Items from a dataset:
☆ ☆ ☆ ☆ ☆

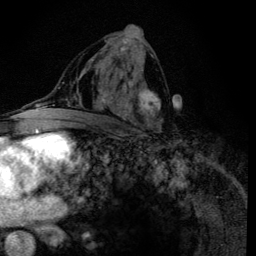
Breast MRI (dynamic contrast-enhanced), one axial slice. Slice 68 of 134 in the series (ordered by position). Cropped to one breast. Dynamic contrast-enhanced series, time point 2 of 6 at this slice position (early post-contrast). 3 T. TE 4.2 ms, TR 8.6 ms. 1.2 mm slice thickness. 256 × 256 image matrix. Female patient.
Structures marked on this image (semi-automatic segmentation, software-assisted and operator-edited):
- enhancing-tissue mask used for the functional tumour volume (all voxels passing the contrast-enhancement thresholds inside the analysis volume; usually the tumour): bounding box <99,38,162,133> (left, top, right, bottom; pixels)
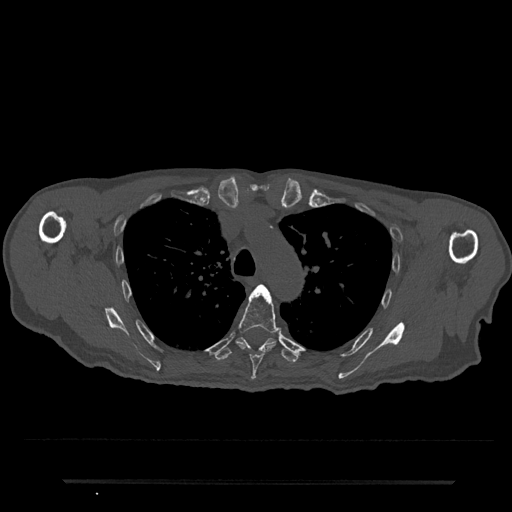
CT including the spine, one axial slice. Slice 565 of 797 in the series (ordered by position). Reconstruction kernel Br40s/3. Bone window (W 1800 / L 400 HU). 0.5 mm slice thickness. 512 × 512 image matrix, field of view 427 × 427 mm. Patient: male, 74 years. From the clinical record (not read from this slice): primary cancer: prostate.
Outlined on this slice (semi-automatic segmentation, software-assisted and operator-edited):
- T5 vertebra: bounding box [x1, y1, x2, y2] px = [238, 285, 282, 380]
- T6 vertebra: [214, 337, 299, 363]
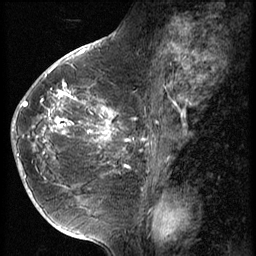
Breast MRI (dynamic contrast-enhanced), one sagittal slice. Position 28 of 56 along the scan axis. 3 images stored at this slice position (order not interpretable as contrast timing). 1.5 T. TE 4.2 ms, TR 9 ms. 2.5 mm slice thickness. 256 × 256 image matrix. Patient: female, 49 years. Case-level facts recorded for this patient, not image findings: setting: breast cancer imaged before/during neoadjuvant chemotherapy; receptor status: HER2-positive.
Structures marked on this image (semi-automatic segmentation, software-assisted and operator-edited):
- analysis volume of interest (the breast-tissue region the enhancement analysis was run in; not a lesion): box from (x=13, y=79) to (x=128, y=203) px
- tumour enhancement mask (voxels above the 140 % enhancement threshold inside the analysis volume of interest): (x=13, y=85)–(x=127, y=173)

☆ ☆ ☆ ☆ ☆

Could you set down every record above exactly as written, leaving out the pictures?

Breast MRI (dynamic contrast-enhanced), one axial slice. Slice 68 of 134 in the series (ordered by position). Cropped to one breast. Dynamic contrast-enhanced series, time point 2 of 6 at this slice position (early post-contrast). 3 T. TE 4.2 ms, TR 8.6 ms. 1.2 mm slice thickness. 256 × 256 image matrix. Female patient.
Structures marked on this image (semi-automatic segmentation, software-assisted and operator-edited):
- enhancing-tissue mask used for the functional tumour volume (all voxels passing the contrast-enhancement thresholds inside the analysis volume; usually the tumour): bounding box <99,38,162,133> (left, top, right, bottom; pixels)
CT including the spine, one axial slice. Slice 565 of 797 in the series (ordered by position). Reconstruction kernel Br40s/3. Bone window (W 1800 / L 400 HU). 0.5 mm slice thickness. 512 × 512 image matrix, field of view 427 × 427 mm. Patient: male, 74 years. From the clinical record (not read from this slice): primary cancer: prostate.
Outlined on this slice (semi-automatic segmentation, software-assisted and operator-edited):
- T5 vertebra: bounding box [x1, y1, x2, y2] px = [238, 285, 282, 380]
- T6 vertebra: [214, 337, 299, 363]
Breast MRI (dynamic contrast-enhanced), one sagittal slice. Position 28 of 56 along the scan axis. 3 images stored at this slice position (order not interpretable as contrast timing). 1.5 T. TE 4.2 ms, TR 9 ms. 2.5 mm slice thickness. 256 × 256 image matrix. Patient: female, 49 years. Case-level facts recorded for this patient, not image findings: setting: breast cancer imaged before/during neoadjuvant chemotherapy; receptor status: HER2-positive.
Structures marked on this image (semi-automatic segmentation, software-assisted and operator-edited):
- analysis volume of interest (the breast-tissue region the enhancement analysis was run in; not a lesion): box from (x=13, y=79) to (x=128, y=203) px
- tumour enhancement mask (voxels above the 140 % enhancement threshold inside the analysis volume of interest): (x=13, y=85)–(x=127, y=173)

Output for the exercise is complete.